*** Block opens ***
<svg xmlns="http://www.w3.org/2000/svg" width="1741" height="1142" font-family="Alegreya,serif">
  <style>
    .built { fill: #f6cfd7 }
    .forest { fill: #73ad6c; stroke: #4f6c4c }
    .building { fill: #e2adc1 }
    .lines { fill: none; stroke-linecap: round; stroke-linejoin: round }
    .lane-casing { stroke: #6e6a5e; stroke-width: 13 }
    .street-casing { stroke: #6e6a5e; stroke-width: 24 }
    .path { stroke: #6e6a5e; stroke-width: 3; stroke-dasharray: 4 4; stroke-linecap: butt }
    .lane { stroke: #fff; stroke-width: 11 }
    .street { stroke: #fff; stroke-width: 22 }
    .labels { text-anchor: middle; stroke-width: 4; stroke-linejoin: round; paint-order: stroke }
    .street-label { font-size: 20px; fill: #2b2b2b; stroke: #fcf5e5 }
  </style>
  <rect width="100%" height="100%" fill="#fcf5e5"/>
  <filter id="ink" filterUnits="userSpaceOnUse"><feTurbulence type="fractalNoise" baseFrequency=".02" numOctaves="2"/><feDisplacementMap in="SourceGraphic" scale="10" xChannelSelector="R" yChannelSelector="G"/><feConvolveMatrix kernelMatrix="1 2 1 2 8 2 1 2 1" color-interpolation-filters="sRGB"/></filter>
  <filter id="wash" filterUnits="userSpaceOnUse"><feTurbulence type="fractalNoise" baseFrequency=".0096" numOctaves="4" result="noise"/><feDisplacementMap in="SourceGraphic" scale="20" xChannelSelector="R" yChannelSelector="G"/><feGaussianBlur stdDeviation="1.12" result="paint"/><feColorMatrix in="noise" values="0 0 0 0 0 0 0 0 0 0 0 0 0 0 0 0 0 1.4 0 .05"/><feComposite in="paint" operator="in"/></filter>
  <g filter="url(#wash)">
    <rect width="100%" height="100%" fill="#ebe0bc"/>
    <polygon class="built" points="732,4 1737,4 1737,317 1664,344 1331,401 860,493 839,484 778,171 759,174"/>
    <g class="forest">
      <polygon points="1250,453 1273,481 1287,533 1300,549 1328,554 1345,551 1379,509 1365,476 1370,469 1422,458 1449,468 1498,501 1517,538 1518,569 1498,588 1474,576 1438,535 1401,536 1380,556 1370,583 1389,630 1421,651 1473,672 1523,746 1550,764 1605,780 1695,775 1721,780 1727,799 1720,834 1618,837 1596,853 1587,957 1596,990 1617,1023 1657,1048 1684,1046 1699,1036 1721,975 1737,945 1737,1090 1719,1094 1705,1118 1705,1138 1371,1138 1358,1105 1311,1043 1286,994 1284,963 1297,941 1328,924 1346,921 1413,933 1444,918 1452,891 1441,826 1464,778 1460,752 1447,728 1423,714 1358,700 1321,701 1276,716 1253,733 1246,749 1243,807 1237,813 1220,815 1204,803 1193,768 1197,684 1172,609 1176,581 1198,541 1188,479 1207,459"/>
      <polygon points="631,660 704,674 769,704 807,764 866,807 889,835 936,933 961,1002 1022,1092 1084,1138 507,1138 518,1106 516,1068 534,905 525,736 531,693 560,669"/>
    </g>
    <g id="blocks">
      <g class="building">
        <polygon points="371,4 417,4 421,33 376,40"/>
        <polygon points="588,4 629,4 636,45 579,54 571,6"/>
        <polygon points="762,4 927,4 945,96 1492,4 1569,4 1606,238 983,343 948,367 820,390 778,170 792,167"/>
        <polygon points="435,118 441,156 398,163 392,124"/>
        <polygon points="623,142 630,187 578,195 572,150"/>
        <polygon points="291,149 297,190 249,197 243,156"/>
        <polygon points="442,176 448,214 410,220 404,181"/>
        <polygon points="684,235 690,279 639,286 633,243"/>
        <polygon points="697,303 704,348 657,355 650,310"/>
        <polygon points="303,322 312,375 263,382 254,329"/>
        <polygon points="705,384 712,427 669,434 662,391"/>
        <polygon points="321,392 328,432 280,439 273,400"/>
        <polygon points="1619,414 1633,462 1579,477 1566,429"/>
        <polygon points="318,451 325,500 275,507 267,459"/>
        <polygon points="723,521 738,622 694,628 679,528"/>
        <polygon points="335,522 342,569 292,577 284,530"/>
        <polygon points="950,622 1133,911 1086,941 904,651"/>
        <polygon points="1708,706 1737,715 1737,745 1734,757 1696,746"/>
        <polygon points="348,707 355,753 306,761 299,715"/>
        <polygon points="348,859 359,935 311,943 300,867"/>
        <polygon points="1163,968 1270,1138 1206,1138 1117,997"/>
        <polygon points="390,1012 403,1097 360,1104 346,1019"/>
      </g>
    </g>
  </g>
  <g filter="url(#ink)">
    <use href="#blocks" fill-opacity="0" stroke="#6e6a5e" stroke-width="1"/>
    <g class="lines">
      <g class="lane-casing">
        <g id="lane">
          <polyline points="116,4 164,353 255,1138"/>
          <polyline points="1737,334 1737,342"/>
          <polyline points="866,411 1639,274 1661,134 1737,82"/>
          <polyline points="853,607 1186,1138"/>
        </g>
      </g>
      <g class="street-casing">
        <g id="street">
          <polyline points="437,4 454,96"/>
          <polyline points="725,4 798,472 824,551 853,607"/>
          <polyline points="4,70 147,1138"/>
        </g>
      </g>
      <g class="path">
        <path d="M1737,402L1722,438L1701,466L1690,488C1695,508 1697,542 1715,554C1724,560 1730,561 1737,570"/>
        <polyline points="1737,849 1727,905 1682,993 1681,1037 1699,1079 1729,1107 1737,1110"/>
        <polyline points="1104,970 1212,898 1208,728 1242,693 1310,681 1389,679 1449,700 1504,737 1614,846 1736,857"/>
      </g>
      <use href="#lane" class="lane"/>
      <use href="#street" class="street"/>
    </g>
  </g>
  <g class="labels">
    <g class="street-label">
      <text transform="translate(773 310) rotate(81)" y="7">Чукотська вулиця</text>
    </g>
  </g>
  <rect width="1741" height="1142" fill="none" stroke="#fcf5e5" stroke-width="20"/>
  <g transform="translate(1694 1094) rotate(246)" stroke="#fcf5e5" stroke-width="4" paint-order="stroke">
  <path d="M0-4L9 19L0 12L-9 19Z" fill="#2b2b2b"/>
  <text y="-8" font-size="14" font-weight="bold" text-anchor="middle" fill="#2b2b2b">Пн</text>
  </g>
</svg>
*** Block closes ***
* [ACTIVITY]: Using the entries above, give again exactly the lines from the line holding "2 1 2 8 2 1" through the line holding "1273,481 1287,533 1300,549". Include both end lines and nothing else.

* [RESPONSE AREA]:
  <filter id="ink" filterUnits="userSpaceOnUse"><feTurbulence type="fractalNoise" baseFrequency=".02" numOctaves="2"/><feDisplacementMap in="SourceGraphic" scale="10" xChannelSelector="R" yChannelSelector="G"/><feConvolveMatrix kernelMatrix="1 2 1 2 8 2 1 2 1" color-interpolation-filters="sRGB"/></filter>
  <filter id="wash" filterUnits="userSpaceOnUse"><feTurbulence type="fractalNoise" baseFrequency=".0096" numOctaves="4" result="noise"/><feDisplacementMap in="SourceGraphic" scale="20" xChannelSelector="R" yChannelSelector="G"/><feGaussianBlur stdDeviation="1.12" result="paint"/><feColorMatrix in="noise" values="0 0 0 0 0 0 0 0 0 0 0 0 0 0 0 0 0 1.4 0 .05"/><feComposite in="paint" operator="in"/></filter>
  <g filter="url(#wash)">
    <rect width="100%" height="100%" fill="#ebe0bc"/>
    <polygon class="built" points="732,4 1737,4 1737,317 1664,344 1331,401 860,493 839,484 778,171 759,174"/>
    <g class="forest">
      <polygon points="1250,453 1273,481 1287,533 1300,549 1328,554 1345,551 1379,509 1365,476 1370,469 1422,458 1449,468 1498,501 1517,538 1518,569 1498,588 1474,576 1438,535 1401,536 1380,556 1370,583 1389,630 1421,651 1473,672 1523,746 1550,764 1605,780 1695,775 1721,780 1727,799 1720,834 1618,837 1596,853 1587,957 1596,990 1617,1023 1657,1048 1684,1046 1699,1036 1721,975 1737,945 1737,1090 1719,1094 1705,1118 1705,1138 1371,1138 1358,1105 1311,1043 1286,994 1284,963 1297,941 1328,924 1346,921 1413,933 1444,918 1452,891 1441,826 1464,778 1460,752 1447,728 1423,714 1358,700 1321,701 1276,716 1253,733 1246,749 1243,807 1237,813 1220,815 1204,803 1193,768 1197,684 1172,609 1176,581 1198,541 1188,479 1207,459"/>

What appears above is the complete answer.